For Taymor, the critical issues for a director "were who and what is Puck and how do you represent the quote-unquote 'fairies'?"

Taymor decided she couldn't go ahead unless she could cast Kathryn Hunter as Puck. Hunter – a New York-born, English-trained, five-foot-tall contortionist, director, teacher and all-around gender-bending wonder – is a veteran English stage performer, though only rarely seen in film (she had a role in Harry Potter and the Order of the Phoenix.)

Taymor had seen Hunter in Caryl Churchill's 1994 play The Skriker at London's National Theatre, where Hunter played an ancient fairy who transformed into various objects and people. The leap to Puck wasn't a big one.

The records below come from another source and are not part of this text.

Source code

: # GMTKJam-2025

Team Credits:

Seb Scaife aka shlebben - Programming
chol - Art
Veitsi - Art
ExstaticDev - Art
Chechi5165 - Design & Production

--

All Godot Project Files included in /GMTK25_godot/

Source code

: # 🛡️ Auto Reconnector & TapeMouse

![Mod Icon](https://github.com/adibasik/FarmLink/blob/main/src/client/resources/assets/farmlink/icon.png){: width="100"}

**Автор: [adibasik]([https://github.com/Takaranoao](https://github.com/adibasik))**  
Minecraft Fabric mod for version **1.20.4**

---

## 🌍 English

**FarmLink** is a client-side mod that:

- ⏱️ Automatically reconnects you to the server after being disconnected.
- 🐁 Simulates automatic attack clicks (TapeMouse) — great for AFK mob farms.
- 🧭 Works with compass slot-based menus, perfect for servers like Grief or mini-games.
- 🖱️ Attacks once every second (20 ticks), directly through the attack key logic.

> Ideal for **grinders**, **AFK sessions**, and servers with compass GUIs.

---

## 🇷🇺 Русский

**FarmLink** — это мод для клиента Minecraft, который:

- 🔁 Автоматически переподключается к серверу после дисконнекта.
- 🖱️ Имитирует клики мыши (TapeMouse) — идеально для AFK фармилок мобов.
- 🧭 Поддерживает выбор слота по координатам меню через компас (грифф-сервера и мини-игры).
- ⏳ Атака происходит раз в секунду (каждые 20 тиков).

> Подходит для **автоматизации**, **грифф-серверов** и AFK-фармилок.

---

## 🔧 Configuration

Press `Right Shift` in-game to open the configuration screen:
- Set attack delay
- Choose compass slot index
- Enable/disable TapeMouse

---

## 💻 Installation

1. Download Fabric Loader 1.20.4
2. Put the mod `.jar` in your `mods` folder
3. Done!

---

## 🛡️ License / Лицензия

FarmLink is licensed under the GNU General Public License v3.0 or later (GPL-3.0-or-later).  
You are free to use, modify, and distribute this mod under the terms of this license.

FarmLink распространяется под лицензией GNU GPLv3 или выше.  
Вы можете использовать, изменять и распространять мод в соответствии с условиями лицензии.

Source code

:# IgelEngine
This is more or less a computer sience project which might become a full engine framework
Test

"I couldn't get her out of my head," recalls Taymor. "We're both part of a theatre that loves language but is very physical. And I thought if she'd sign on, then we'd have something. I asked her to be my Pied Piper."

In Midsummer Night's Dream, Hunter is the Pied Piper to the fairies, or, as Taymor prefers to call them, the "rude elementals" playing off the amateur theatre group of workers known as the "rude mechanicals" in the play. Taymor says she began with the concept of having 100 children onstage – "knowing it wouldn't happen, so we settled for 17 or 18."

"The rude elementals were the big discovery for me. I didn't want the nice fairy children of the Max Reinhardt version [the 1935 filmed production] or other nice, jolly productions. They're a wild force, prepubescent kids, before rules, society, and sex kick in and they're the children at the court at the end, wildly loving the play within the play."

Editor's note: This version of the article clarifies Julie Taymor's theatre association.